BEGIN Data for analysis

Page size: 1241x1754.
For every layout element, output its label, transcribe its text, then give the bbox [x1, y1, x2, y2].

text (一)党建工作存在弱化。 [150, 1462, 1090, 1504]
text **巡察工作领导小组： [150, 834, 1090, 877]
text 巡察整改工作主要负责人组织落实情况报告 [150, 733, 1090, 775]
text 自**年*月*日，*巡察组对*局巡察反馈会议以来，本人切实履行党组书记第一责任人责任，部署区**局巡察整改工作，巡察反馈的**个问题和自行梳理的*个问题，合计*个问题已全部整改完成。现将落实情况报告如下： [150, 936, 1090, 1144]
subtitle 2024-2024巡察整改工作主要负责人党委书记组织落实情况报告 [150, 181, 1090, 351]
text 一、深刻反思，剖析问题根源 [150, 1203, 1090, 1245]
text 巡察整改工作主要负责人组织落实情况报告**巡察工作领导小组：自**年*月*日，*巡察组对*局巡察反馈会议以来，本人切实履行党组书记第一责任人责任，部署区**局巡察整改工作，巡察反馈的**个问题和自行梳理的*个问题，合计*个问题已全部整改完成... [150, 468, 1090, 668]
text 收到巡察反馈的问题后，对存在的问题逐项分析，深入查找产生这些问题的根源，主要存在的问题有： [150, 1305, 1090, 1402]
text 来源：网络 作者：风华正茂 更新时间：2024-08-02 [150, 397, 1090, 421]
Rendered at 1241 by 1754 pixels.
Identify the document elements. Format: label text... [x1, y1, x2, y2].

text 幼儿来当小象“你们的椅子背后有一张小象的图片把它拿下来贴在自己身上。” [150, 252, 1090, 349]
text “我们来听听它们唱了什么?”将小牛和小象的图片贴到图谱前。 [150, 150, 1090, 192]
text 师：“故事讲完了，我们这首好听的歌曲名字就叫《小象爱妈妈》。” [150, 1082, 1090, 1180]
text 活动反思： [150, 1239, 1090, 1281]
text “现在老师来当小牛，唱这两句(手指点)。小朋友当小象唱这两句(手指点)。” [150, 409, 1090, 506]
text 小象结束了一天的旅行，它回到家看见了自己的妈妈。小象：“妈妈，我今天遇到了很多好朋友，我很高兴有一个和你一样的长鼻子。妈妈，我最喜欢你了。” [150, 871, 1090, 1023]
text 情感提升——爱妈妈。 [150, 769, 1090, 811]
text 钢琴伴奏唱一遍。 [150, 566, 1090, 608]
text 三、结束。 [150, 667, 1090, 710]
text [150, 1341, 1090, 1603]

END Data for analysis
BEGIN Data for analysis

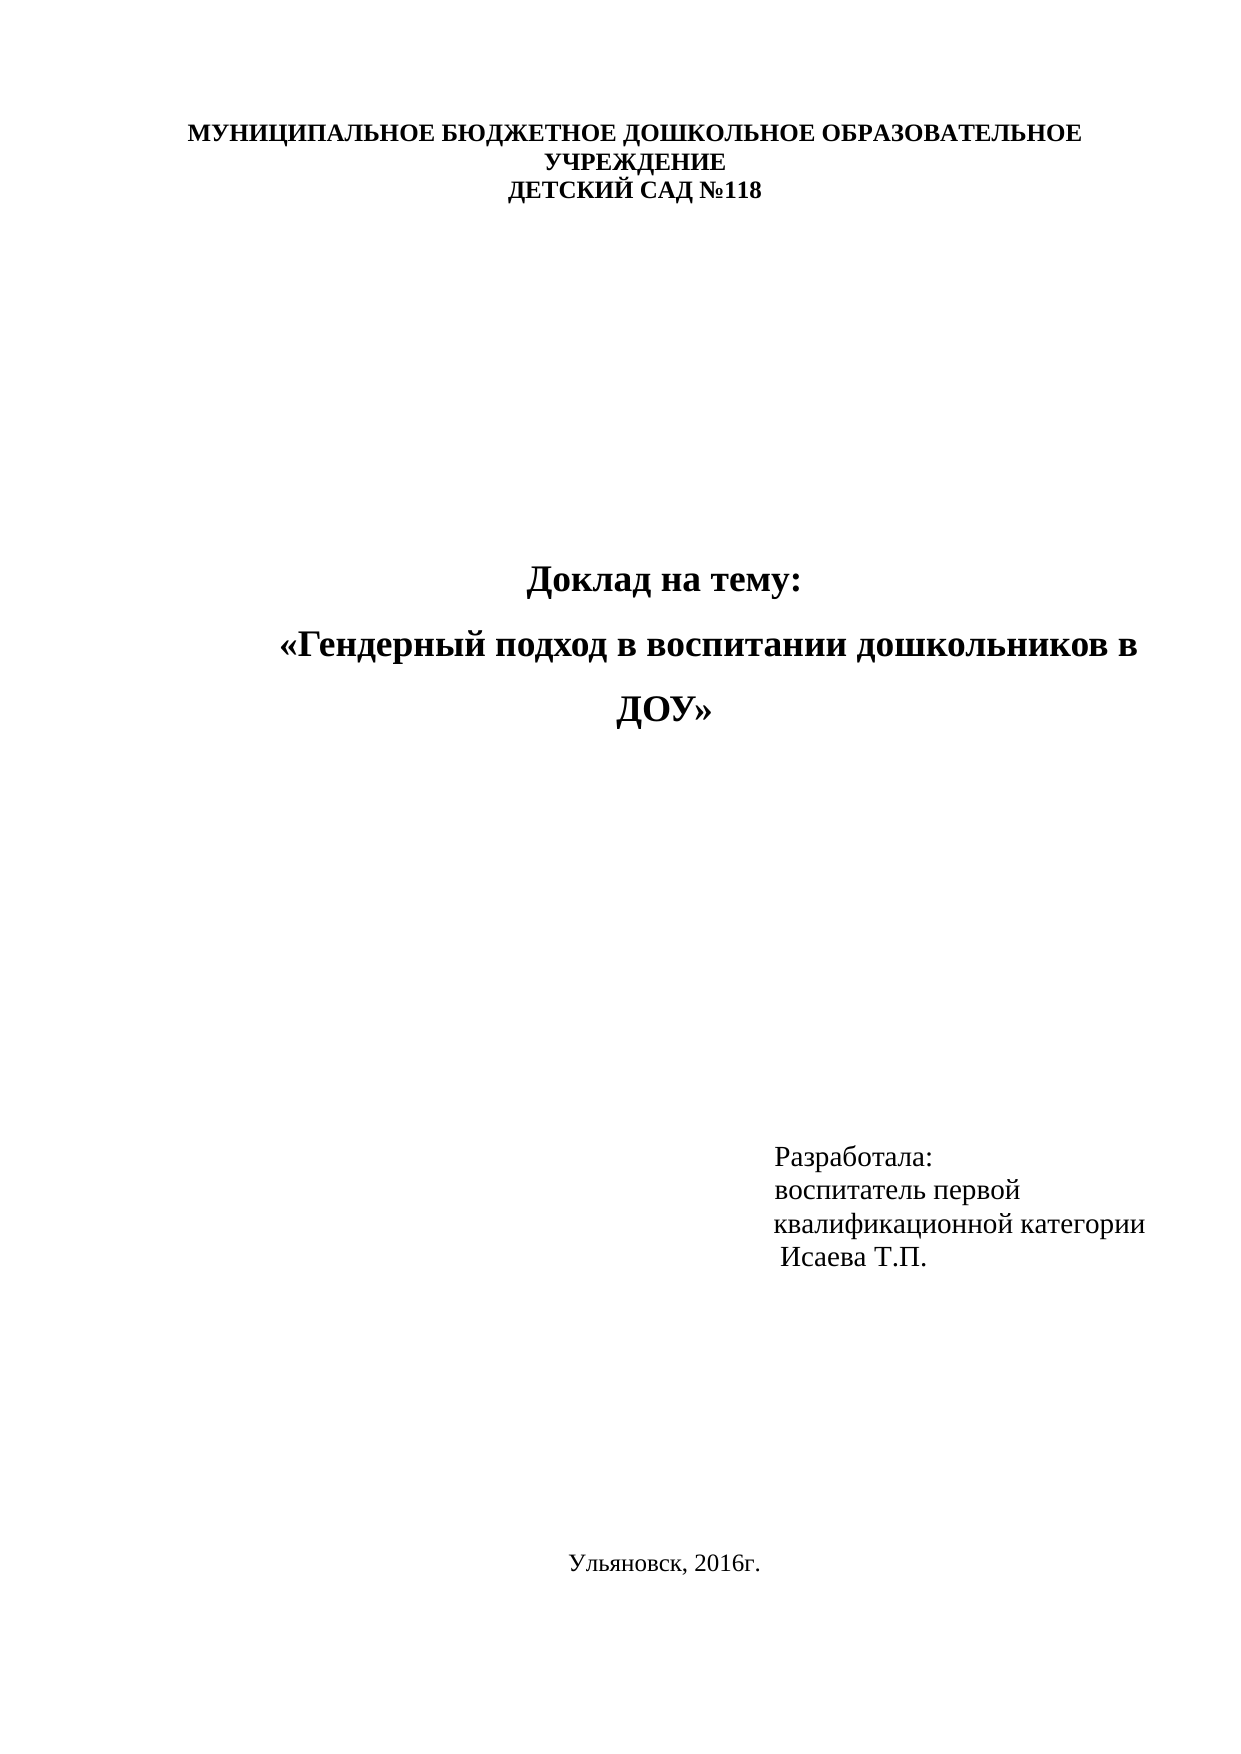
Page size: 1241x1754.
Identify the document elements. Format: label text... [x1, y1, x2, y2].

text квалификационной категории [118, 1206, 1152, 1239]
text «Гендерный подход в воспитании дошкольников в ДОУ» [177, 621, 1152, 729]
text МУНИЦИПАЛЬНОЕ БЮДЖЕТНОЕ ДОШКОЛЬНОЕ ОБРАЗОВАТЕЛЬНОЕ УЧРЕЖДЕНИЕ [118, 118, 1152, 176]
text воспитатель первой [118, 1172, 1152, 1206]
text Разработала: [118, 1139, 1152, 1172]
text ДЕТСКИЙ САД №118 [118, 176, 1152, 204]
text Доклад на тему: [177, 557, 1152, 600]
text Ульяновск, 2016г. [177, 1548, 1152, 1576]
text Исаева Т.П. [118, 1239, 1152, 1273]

END Data for analysis

# Your task
Print again the lines of the entries above that fall between the line holding "Rendered at 1241 by 1754 pixels." and the line holding "text [150, 1341, 1090, 1603]", inclusive, exactly as they stand.

# Response area
Rendered at 1241 by 1754 pixels.
Identify the document elements. Format: label text... [x1, y1, x2, y2].

text 幼儿来当小象“你们的椅子背后有一张小象的图片把它拿下来贴在自己身上。” [150, 252, 1090, 349]
text “我们来听听它们唱了什么?”将小牛和小象的图片贴到图谱前。 [150, 150, 1090, 192]
text 师：“故事讲完了，我们这首好听的歌曲名字就叫《小象爱妈妈》。” [150, 1082, 1090, 1180]
text 活动反思： [150, 1239, 1090, 1281]
text “现在老师来当小牛，唱这两句(手指点)。小朋友当小象唱这两句(手指点)。” [150, 409, 1090, 506]
text 小象结束了一天的旅行，它回到家看见了自己的妈妈。小象：“妈妈，我今天遇到了很多好朋友，我很高兴有一个和你一样的长鼻子。妈妈，我最喜欢你了。” [150, 871, 1090, 1023]
text 情感提升——爱妈妈。 [150, 769, 1090, 811]
text 钢琴伴奏唱一遍。 [150, 566, 1090, 608]
text 三、结束。 [150, 667, 1090, 710]
text [150, 1341, 1090, 1603]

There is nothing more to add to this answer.